Ações pró-diversidade

A Régua de Diversidade é uma ferramenta criada pela Énois Laboratório de Jornalismo para mensurar a diversidade nas redações. Os responsáveis garantem que é a primeira ferramenta no mundo que acompanha o desempenho das organizações nesse quesito.

 “Ela pode ser utilizada por qualquer veículo, digital ou tradicional, de qualquer tamanho e foi criada a partir de experiências em grandes redações, como a Folha de S.Paulo”, explica Nina Weingrill, cofundadora da Enóis.

A partir de três eixos de atuação (Gestão, Produção jornalística e Cultura), a ferramenta permite monitorar o desempenho das redações nessas três áreas. No campo da gestão, um exemplo de ação de promoção da diversidade consiste em mudar a política de contratação para não priorizar apenas pessoas que falem inglês.

No setor de produção jornalística, uma iniciativa elencada pela Régua é a criação nas redações de bancos de fontes com pessoas negras, mulheres economistas, indígenas etc.

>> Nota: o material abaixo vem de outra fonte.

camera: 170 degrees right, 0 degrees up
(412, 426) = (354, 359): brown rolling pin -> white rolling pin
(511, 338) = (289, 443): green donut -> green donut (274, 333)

Já na área de cultura, a criação de espaços de diálogo dentro das empresas para falar sobre racismo estrutural e machismo é outro exemplo.

A Enóis está também desenhando uma pesquisa para criar uma série histórica de dados de diversidade nas redações, algo inédito. “Queremos mapear pelo menos cem redações no Brasil para criarmos um acompanhamento e entendermos se este cenário de falta de diversidade está mudando no país”, diz Weingrill.

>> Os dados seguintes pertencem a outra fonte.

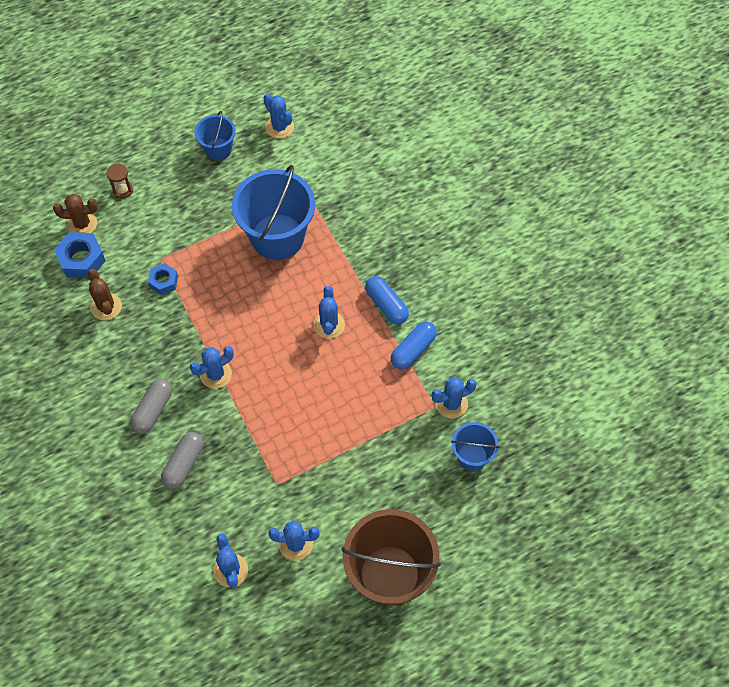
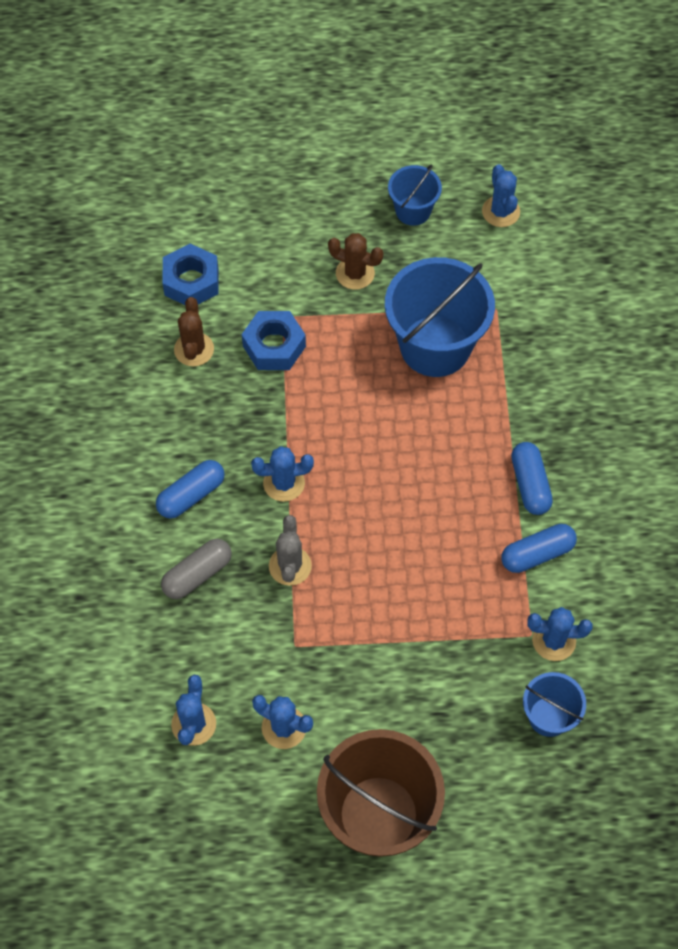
camera: 25 degrees right, 0 degrees up
(82, 224) = (211, 239): brown cactus -> brown cactus (355, 273)
(123, 190) = (277, 217): brown hourglass -> none
(153, 410) = (191, 495): grey capsule -> blue capsule
(163, 281) = (274, 346): blue nut -> blue nut, size x1.59
(247, 430) = (290, 566): none -> grey cactus
(329, 325) = (447, 480): blue cactus -> none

É fundamental ainda a colocação de profissionais pretos em cargos de visibilidade, não apenas de chefia, mas naqueles com relação direta com o público. “É importante que as pessoas olhem para a TV e digam ‘olha, tem uma mulher preta numa bancada de jornal’ e que reconheçam essas pessoas como valorizadas. Portanto, é muito mais que contratar. É conseguir colocar pessoas pretas no dia a dia”, diz Coelho.